Un accord mondial à l’assemblée de l’OACI en septembre 2013
L’instance de l’ONU chargée d’édicter les règles du ciel ne tient sa réunion plénière qu’une fois tous les 3 ans. La prochaine est prévue en septembre de cette année. L’occasion de pour les gouvernement de conclure quinze ans de négociations sur un mécanisme de réduction des émissions dans l’aviation ! Mais encore faut-il qu’ambition politique et prise en compte de l’intérêt général soit au rendez-vous.
En novembre 2012, l’OACI a relancé les réflexions sur les mesures à prendre par l’aviation civile au niveau mondial pour lutter contre le changement climatique. Un groupe de travail à haut niveau a été constitué à cette fin. Il a réunit 17 pays, dont la France, le Royaume-Uni, les Etats-Unis, l’Inde et la Chine. La France était y représentée non pas par les services du ministère de l’Ecologie en charge des questions climatiques, mais par les services de l’aviation civile ! Parmi les sujets discutés par ce groupe de travail : un cadre commun pour l’instauration de mécanismes de marché, comme les systèmes d’échanges de quotas d’émissions de gaz à effet de serre. Les experts ont proposé une ébauche de résolution, dans laquelle subsiste encore de nombreux points de désaccord entre pays.
Aujourd’hui, il est impensable que le secteur aérien échappe à toute contrainte et ne participe pas à l’effort mondial de lutte contre le changement climatique. Le potentiel d’atténuation de l’aviation ne se limite pas aux mesures d’efficacité énergétique étudiées par l’industrie. La tarification des émissions de CO2 de l’aviation internationale, à travers un mécanisme sous l’OACI, est une solution dont le monde ne peut se passer . Cette tarification peut être appliquée de manière juste et équitable, au plus vite et avant 2020. Un accord mondial représente aussi la solution idéale car il permet d’éviter que certaines compagnies aériennes aillent s’installer ailleurs et profitent en « passagers clandestins » de règlementations strictes appliquées à d’autres. Pour des entreprises du secteur de l’aviation, ce serait un comble !
Sans réduction du rythme des émissions mondiales de l’aviation avant 2020, il deviendra quasiment impossible de limiter le réchauffement climatique à moins de 2°C, seuil au-delà duquel des conséquences catastrophiques sont à craindre. Et il faut que les émissions de l’aviation commencent à baisser très rapidement après 2020.
« Lors de l’Assemblée générale de l’OACI en septembre, les pays doivent adopter un mécanisme économique pour que l’aviation paye enfin pour sa pollution. »
Préserver l’inclusion de l’aviation dans le système européen de quotas d’émissions de CO2
La suspension de l’application du système européen de permis d’émissions de CO2 aux vols extra-communautaires n’est valable qu’un an, le temps qu’un début d’accord puisse être trouvé non plus au niveau européen, mais au niveau mondial. A l’issue de la réunion plénière de l’OACI en septembre 2013, l’Union européenne devra décider si les résultats sont suffisamment satisfaisant pour qu’elle maintienne cette suspension, ou bien qu’elle réinstaure son mécanisme régional.

+---+

_TRAVAIL DEMANDÉ:_
1. Reproduisez à l'identique le passage de l'extrait allant de « Sans réduction du » jusqu'à « rapidement après 2020. ».
2. D'après l'extrait, combien de pays le groupe de travail à haut niveau constitué par l'OACI a-t-il réunis ?

_DONNÉES PRÉSENTÉES:_
+---+

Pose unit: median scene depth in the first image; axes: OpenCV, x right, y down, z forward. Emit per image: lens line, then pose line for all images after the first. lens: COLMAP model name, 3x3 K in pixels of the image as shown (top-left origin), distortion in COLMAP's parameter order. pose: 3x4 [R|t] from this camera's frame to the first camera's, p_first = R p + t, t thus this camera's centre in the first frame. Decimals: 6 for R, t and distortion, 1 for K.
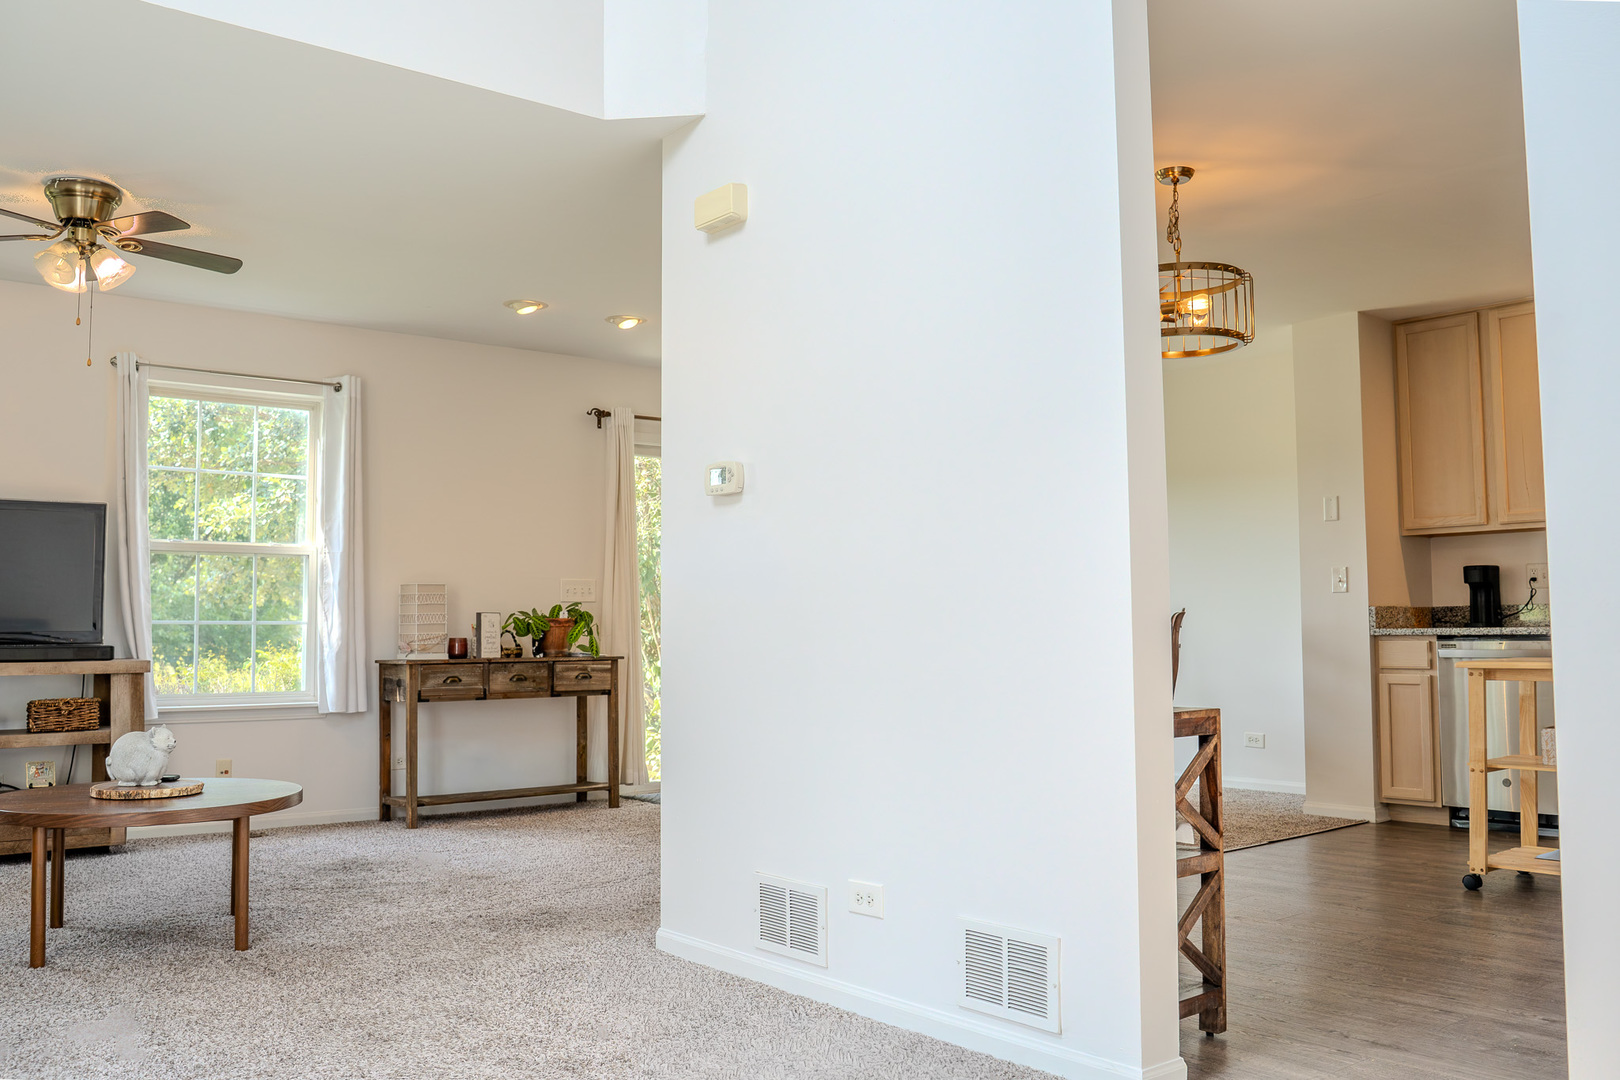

+---+

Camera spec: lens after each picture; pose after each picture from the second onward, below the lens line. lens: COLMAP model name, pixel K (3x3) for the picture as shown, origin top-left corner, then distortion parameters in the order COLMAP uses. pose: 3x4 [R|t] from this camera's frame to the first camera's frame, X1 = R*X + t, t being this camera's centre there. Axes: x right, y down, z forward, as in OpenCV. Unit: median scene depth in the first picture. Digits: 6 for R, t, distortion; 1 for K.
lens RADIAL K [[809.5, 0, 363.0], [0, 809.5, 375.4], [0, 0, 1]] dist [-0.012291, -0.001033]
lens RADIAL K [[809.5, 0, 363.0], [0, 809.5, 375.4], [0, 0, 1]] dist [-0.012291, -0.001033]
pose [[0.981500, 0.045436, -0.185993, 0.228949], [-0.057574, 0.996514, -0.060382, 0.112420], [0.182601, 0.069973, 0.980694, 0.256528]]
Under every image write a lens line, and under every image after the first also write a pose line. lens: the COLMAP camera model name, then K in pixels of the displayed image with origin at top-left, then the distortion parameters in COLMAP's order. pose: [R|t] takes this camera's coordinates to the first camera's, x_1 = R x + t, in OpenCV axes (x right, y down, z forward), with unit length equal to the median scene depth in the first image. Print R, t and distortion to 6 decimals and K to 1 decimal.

+---+

_RÉSULTATS DE L'EXERCICE:_
1.
Sans réduction du rythme des émissions mondiales de l’aviation avant 2020, il deviendra quasiment impossible de limiter le réchauffement climatique à moins de 2°C, seuil au-delà duquel des conséquences catastrophiques sont à craindre. Et il faut que les émissions de l’aviation commencent à baisser très rapidement après 2020.

2. Il a réuni 17 pays.